» **Collected data**:
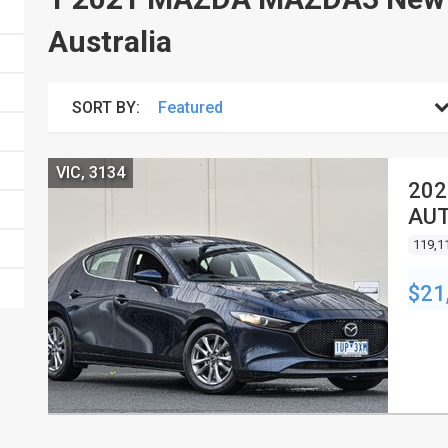
Australia
SORT BY:
VIC, 3134
202
AUT
119,1
$21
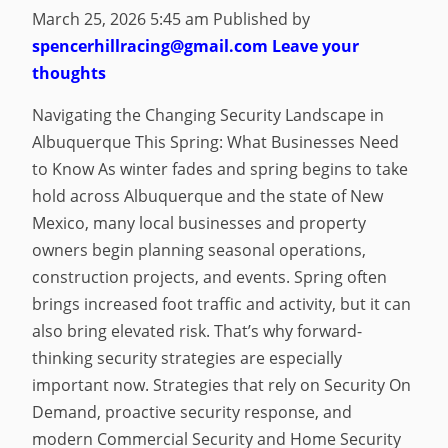
March 25, 2026 5:45 am
Published by
spencerhillracing@gmail.com
Leave your
thoughts
Navigating the Changing Security Landscape in
Albuquerque This Spring: What Businesses Need
to Know As winter fades and spring begins to take
hold across Albuquerque and the state of New
Mexico, many local businesses and property
owners begin planning seasonal operations,
construction projects, and events. Spring often
brings increased foot traffic and activity, but it can
also bring elevated risk. That’s why forward-
thinking security strategies are especially
important now. Strategies that rely on Security On
Demand, proactive security response, and
modern Commercial Security and Home Security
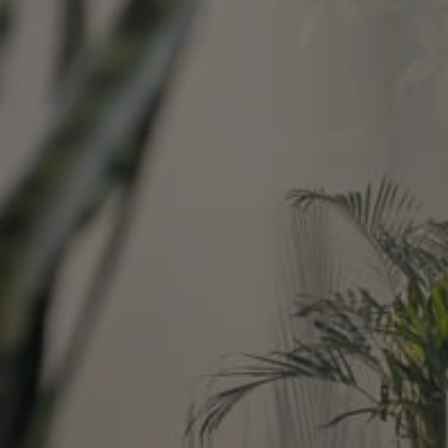
Image
Property
Northside – Aspley
Southside – West End
Pine Rivers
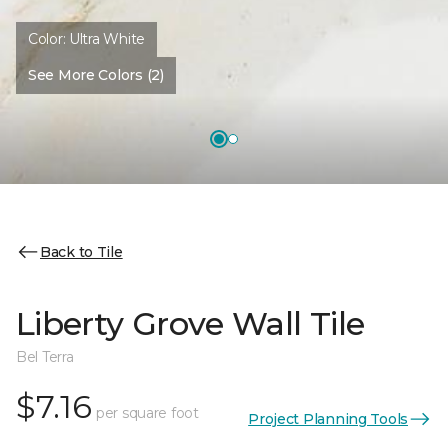
Color:
Ultra White
See More Colors (2)
Back to Tile
Liberty Grove Wall Tile
Bel Terra
$7.16
per square foot
Project Planning Tools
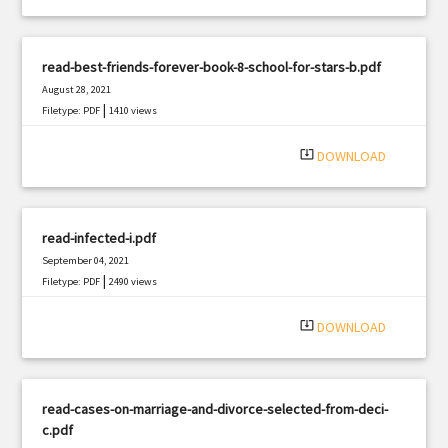
read-best-friends-forever-book-8-school-for-stars-b.pdf
August 28, 2021
|
Filetype: PDF
1410 views
system_update_alt
DOWNLOAD
read-infected-i.pdf
September 04, 2021
|
Filetype: PDF
2490 views
system_update_alt
DOWNLOAD
read-cases-on-marriage-and-divorce-selected-from-deci-
c.pdf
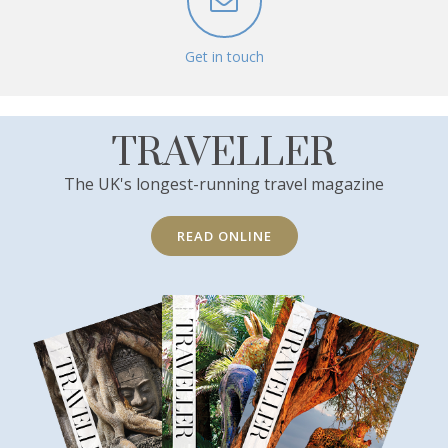
Get in touch
TRAVELLER
The UK's longest-running travel magazine
READ ONLINE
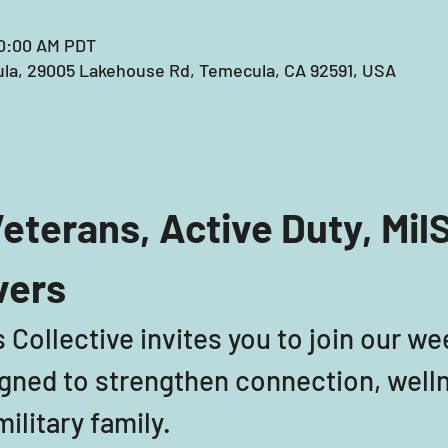
10:00 AM PDT
la, 29005 Lakehouse Rd, Temecula, CA 92591, USA
eterans, Active Duty, Mil
vers
 Collective invites you to join our we
ned to strengthen connection, welln
ilitary family. 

» **TASK INSTRUCTIONS**: Each line from the one bearing "Project Planning Tools" through the final line of the records is to be copied exactly, and no pictures are to be included.

» **EXPECTED ANSWER**:
Project Planning Tools
read-best-friends-forever-book-8-school-for-stars-b.pdf
August 28, 2021
|
Filetype: PDF
1410 views
system_update_alt
DOWNLOAD
read-infected-i.pdf
September 04, 2021
|
Filetype: PDF
2490 views
system_update_alt
DOWNLOAD
read-cases-on-marriage-and-divorce-selected-from-deci-
c.pdf
Get in touch
TRAVELLER
The UK's longest-running travel magazine
READ ONLINE
10:00 AM PDT
la, 29005 Lakehouse Rd, Temecula, CA 92591, USA
eterans, Active Duty, Mil
vers
 Collective invites you to join our we
ned to strengthen connection, welln
ilitary family. 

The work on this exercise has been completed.